Domani mi alzerò presto. Mi farò una doccia calda, ma non troppo. Mi vestirò elegante, sceglierò il vestito migliore che possa comunicare uno stato di benessere.

Poi uscirò di casa. Il solito tragitto per andare a scuola. Un po’ di traffico (poi neanche tanto, viste le entrate scaglionate dei ragazzi). Ed ecco che sarò lì, in quel posto che conosco come le mie tasche.

La scuola, il luogo che mi ha tenuto sin d’ora pieno di energia e ricco di emozioni. Entrerò in classe e saluterò i ragazzi, con il sorriso di sempre, con l’emozione di sempre.

Perché essere in quelle quattro mura è come stare in un mondo intero. Lì dentro c’è tutto. Un’esperienza di vita continua. Dolori e piaceri che si mescolano, come la vita vera appunto.

Poi farò l’appello, veloce senza troppo riguardo. Accenderò la lim e cercherò dei dipinti. Spiegherò loro che un paesaggio non è solo una campagna alberata, una natura morta non è un semplice cesto di frutta, un volto non è una faccia e così via. In tutte quelle immagini sopravvivono elementi caratteristici e zone d’ombra. Sono documenti di tensioni spirituali di una cultura, espressione dunque di ciò che essa è in un determinato momento. Dirò loro (sono grandi ormai e capiscono il mio linguaggio) che le immagini non sono utilizzate in quanto opere d’arte. Almeno in questo contesto, almeno per me ora. Non è la loro artisticità che ci interessa, ma il modo immediato di “dire il mondo” in cui si condensa la memoria degli eventi. Potremmo allora parlare di un contesto che esalta la componente antropologica dell’immagine? Sì, potrò dilungarmi. L’immagine che deriva da esperienze che una società ha provato nel corso della sua esistenza.

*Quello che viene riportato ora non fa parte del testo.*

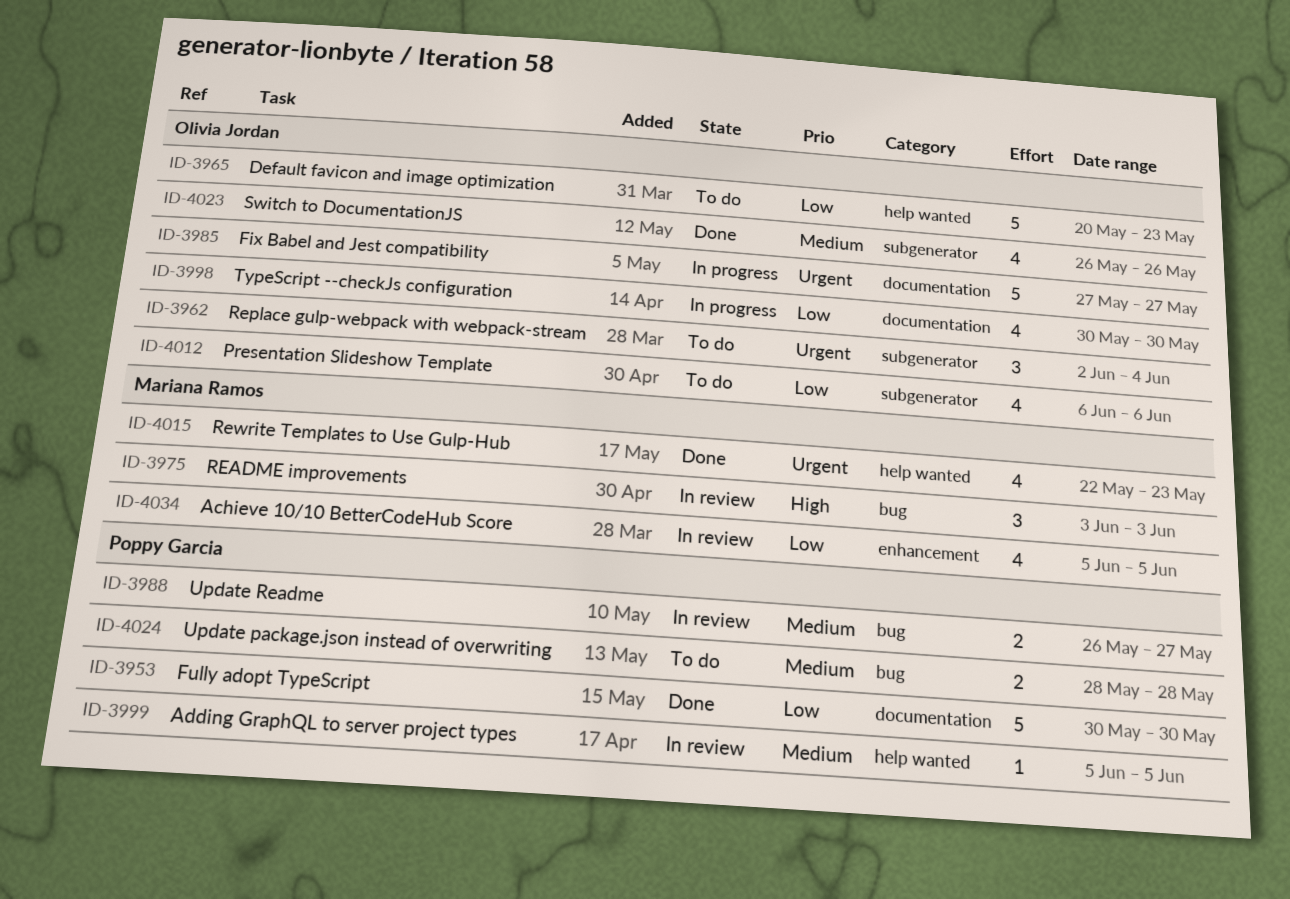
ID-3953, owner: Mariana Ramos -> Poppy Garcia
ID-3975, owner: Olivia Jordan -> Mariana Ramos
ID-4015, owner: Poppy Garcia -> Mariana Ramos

E allora sarò pronto ad affermare che ciò che stiamo vivendo non è ciò che la sacra immagine della televisione ci racconta ma qualcosa di più. Tutto ciò che ci circonda nasconde stratificazioni di saperi, di senso, di bene e di male e che io sono con loro per scoprire e analizzare tutto questo. Altro che complotto! L’arte ci aiuta a capire che oltre a ciò, oltre a ciò che vedo, c’è dell’altro. C’è un mondo nascosto.

La campanella suonerà ed io uscirò salutando i ragazzi, forse per l’ultima volta, forse li rivedrò ancora per qualche altro giorno. Chissà! E se accadrà sarò io stesso l’immagine di una storia scritta col sangue. Il sangue pulito che scorre nelle vene di un essere umano.

A quel punto sarò tutti noi assieme. Non più un prof di arte, ma tutti noi che continuano a credere che la scuola è un mondo fatto di vibrazioni ripetute, ininterrotte. Dirò loro che presto perderanno un pezzo del cammino. Sì! Non ho più nulla da perdere ormai, anzi. Ho acquistato il coraggio di esprimere loro che si può cambiare, si può costruire un mondo in cui la libertà non ha uno slogan, una bandiera, una direzione, un genere. Che vivere è la cosa più bella che esista. Sì, è la cosa più bella. E l’arte è la seconda.